Required action
Could you reproduce, word for word, the part of the Tonal Plexus text between "If microtonal tunings" and "Harry Partch (1901-1974).", inclusive?

Given text
————————
The MegaPlex from Hπ/H-Pi Instruments is an experimental version of the Tonal Plexus series with 256 velocity-sensing keys per octave covering six octaves. Built-in are a Mac Mini with all of its connections — HDMI, Ethernet, mic input, two USB ports, and Firewire 800 — accessible on the back panel, a 1,024 by 768 TFT LCD single-touch screen, and a built-in stereo sound system with line-level input and output and a headphone jack. Alongside the MIDI in, out, and thru connectors are six ¼” jacks for foot controllers. Although you can run the Macintosh music applications of your choice, H-Pi’s microsynth comes installed on the MegaPlex’s internal Mac Mini, which requires a USB keyboard and mouse to boot up, but the built-in touch screen works directly with the Mac. (© 2012 H-Pi Instruments)

A close-up look at the built-in touch screen on the H-Pi Instruments Tonal Plexus MegaPlex. (© 2012 H-Pi Instruments)

A view from behind an H-Pi Tonal Plexus MegaPlex. As of April 2015, H-Pi’s Aaron Andrew Hunt reports that he’s taking a break from hand-assembling Tonal Plexus keyboards, which he did from 2006 through 2014. Other than finding a Tonal Plexus on the used market, alternative-tuning enthusiasts who seek a Tonal Plexus keyboard might still be able to purchase one directly from H-Pi in the form of a DIY project (http://hpi.zentral.zone/diy) or prototype (http://hpi.zentral.zone/prototypes). Partially assembled units may also be available (http://hpi.zentral.zone/assembled). You can contact the inventor through the H-Pi website (http://hpi.zentral.zone/email) or on Facebook (https://www.facebook.com/hpiinstruments). (© 2012 H-Pi Instruments)

H-Pi Instruments also offers numerous cross-platform (Mac and PC) computer applications. Custom Scale Editor is an editor for tuning individual MIDI keys to a specific pitch using ratios, Hertz values, decimals, constants and functions, code snippets, user-definable algorithms, and more. CSE also allows you to import Scala and .tun files, automatically tune specific temperaments, and export tunings in a variety of tuning formats. H-Pi’s microsynth is a microtonal, 16-part multitimbral SoundFont synth and sequencer designed for composing microtonal music. You can also train your ear to recognize microtonal tunings and explore pitches, intervals, chords, notations, and melodies using Xentone. ScalaVista is a microtonal database that contains over 4,000 scales that you can import into microsynth, CSE, and Xentone. H-Pi’s MIDI Tapper (http://hpi.zentral.zone/miditapper), currently available in beta form for Mac with a Windows version under development, reminds me of the two One Key Play buttons on the Casio VL-Tone VL-1 and other Casio instruments. After you have inserted into a step sequencer the notes you want played, you can trigger them with the nuances you prefer by playing one or two keys on a MIDI keyboard or other controller. MIDI Tapper allows you to import and export Standard MIDI Files; enter into a sequence patch changes and CCs for volume control and panning; edit MIDI data graphically and in list format; loop-rehearse specific passages; and do much more.

If microtonal tunings interest you, note that John Loffink maintains the extraordinary Microtonal Synthesis Web Site (www.microtonal-synthesis.com) with tips, links, and information about working with microtonal scales on different synthesizers, a recommended listening list, and coverage of microtonal composer Harry Partch (1901-1974).
————————
Entries drawn from a collection:
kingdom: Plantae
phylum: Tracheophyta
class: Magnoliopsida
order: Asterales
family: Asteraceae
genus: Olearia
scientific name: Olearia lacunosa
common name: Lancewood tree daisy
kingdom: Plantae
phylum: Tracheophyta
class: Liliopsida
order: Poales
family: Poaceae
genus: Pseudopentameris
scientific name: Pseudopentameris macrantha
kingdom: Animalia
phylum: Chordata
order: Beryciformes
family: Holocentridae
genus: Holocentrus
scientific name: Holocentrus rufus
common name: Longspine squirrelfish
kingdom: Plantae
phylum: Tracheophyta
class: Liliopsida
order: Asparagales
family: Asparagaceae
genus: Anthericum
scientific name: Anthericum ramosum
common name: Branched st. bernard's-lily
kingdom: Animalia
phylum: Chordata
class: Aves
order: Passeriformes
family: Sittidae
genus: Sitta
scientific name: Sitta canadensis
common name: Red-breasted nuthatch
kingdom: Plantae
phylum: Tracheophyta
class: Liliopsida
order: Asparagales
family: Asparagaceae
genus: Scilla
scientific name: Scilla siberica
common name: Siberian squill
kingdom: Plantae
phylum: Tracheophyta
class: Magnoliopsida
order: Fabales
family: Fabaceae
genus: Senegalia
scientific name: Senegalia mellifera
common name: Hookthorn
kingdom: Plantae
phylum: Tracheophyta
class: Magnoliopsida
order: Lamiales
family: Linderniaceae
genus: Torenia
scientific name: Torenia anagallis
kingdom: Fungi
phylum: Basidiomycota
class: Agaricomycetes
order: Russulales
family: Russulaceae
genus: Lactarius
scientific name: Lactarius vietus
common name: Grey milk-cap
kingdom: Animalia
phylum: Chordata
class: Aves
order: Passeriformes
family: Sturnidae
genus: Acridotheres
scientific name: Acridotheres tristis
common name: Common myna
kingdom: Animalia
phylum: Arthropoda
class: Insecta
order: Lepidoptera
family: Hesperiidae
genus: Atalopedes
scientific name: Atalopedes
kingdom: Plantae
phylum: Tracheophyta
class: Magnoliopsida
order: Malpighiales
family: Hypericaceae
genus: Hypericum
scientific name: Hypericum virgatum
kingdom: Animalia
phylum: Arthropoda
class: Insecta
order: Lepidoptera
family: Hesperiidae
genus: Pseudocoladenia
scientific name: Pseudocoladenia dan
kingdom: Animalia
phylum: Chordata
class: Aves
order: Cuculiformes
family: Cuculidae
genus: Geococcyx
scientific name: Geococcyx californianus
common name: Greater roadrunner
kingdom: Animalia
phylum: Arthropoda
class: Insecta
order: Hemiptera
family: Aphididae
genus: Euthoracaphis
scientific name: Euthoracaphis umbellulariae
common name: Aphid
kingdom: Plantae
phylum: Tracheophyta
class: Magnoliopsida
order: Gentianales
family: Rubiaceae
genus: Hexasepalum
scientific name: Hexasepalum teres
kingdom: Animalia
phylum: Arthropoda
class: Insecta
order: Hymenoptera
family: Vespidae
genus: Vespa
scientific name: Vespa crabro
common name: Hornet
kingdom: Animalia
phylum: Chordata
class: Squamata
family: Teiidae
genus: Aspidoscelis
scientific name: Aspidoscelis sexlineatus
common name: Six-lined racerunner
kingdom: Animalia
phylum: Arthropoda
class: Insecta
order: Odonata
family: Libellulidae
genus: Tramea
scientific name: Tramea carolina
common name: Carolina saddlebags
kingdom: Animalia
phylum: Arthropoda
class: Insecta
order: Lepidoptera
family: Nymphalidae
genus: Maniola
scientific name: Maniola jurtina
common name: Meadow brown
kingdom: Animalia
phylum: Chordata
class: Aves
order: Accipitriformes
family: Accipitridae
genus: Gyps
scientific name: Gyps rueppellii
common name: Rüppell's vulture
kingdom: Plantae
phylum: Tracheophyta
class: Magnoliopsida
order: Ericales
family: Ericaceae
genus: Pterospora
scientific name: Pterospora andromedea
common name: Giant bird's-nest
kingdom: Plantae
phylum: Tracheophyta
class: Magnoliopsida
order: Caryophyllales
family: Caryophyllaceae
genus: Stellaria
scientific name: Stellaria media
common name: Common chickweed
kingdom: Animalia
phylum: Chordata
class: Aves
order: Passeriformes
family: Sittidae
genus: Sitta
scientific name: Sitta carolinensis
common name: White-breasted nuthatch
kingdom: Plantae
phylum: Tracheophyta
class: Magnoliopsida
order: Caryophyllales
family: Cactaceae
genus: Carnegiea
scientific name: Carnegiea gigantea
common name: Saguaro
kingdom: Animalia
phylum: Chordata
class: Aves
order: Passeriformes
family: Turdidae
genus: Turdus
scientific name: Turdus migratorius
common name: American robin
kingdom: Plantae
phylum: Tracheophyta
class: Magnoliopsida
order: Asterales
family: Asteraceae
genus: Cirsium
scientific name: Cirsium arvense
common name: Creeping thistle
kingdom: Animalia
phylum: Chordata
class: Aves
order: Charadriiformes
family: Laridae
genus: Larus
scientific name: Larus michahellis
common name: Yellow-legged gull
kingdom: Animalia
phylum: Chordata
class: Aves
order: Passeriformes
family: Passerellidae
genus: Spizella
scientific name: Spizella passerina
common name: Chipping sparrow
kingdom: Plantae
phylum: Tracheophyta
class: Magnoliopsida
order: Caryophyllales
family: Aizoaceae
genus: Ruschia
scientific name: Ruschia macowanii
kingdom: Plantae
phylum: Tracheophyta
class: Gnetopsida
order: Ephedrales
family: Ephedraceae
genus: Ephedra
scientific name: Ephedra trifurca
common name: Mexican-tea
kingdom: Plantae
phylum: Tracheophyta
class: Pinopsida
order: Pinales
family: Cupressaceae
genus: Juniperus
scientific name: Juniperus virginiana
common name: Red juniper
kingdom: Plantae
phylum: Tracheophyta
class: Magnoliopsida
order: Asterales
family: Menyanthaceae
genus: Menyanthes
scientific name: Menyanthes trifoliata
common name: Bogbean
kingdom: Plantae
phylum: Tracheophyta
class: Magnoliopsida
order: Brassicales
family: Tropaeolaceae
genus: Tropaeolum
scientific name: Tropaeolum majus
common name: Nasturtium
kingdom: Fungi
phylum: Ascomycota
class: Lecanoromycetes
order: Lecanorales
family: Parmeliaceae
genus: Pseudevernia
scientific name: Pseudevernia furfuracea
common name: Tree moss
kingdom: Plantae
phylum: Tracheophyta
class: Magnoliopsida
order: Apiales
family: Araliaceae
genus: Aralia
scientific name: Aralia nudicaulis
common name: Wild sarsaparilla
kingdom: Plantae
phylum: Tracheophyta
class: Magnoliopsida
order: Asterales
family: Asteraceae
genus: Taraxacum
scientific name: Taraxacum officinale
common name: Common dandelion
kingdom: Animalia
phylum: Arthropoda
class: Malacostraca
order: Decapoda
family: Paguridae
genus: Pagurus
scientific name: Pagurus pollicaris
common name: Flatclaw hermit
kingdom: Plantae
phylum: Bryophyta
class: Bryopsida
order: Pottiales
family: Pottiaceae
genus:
————————
Task output
If microtonal tunings interest you, note that John Loffink maintains the extraordinary Microtonal Synthesis Web Site (www.microtonal-synthesis.com) with tips, links, and information about working with microtonal scales on different synthesizers, a recommended listening list, and coverage of microtonal composer Harry Partch (1901-1974).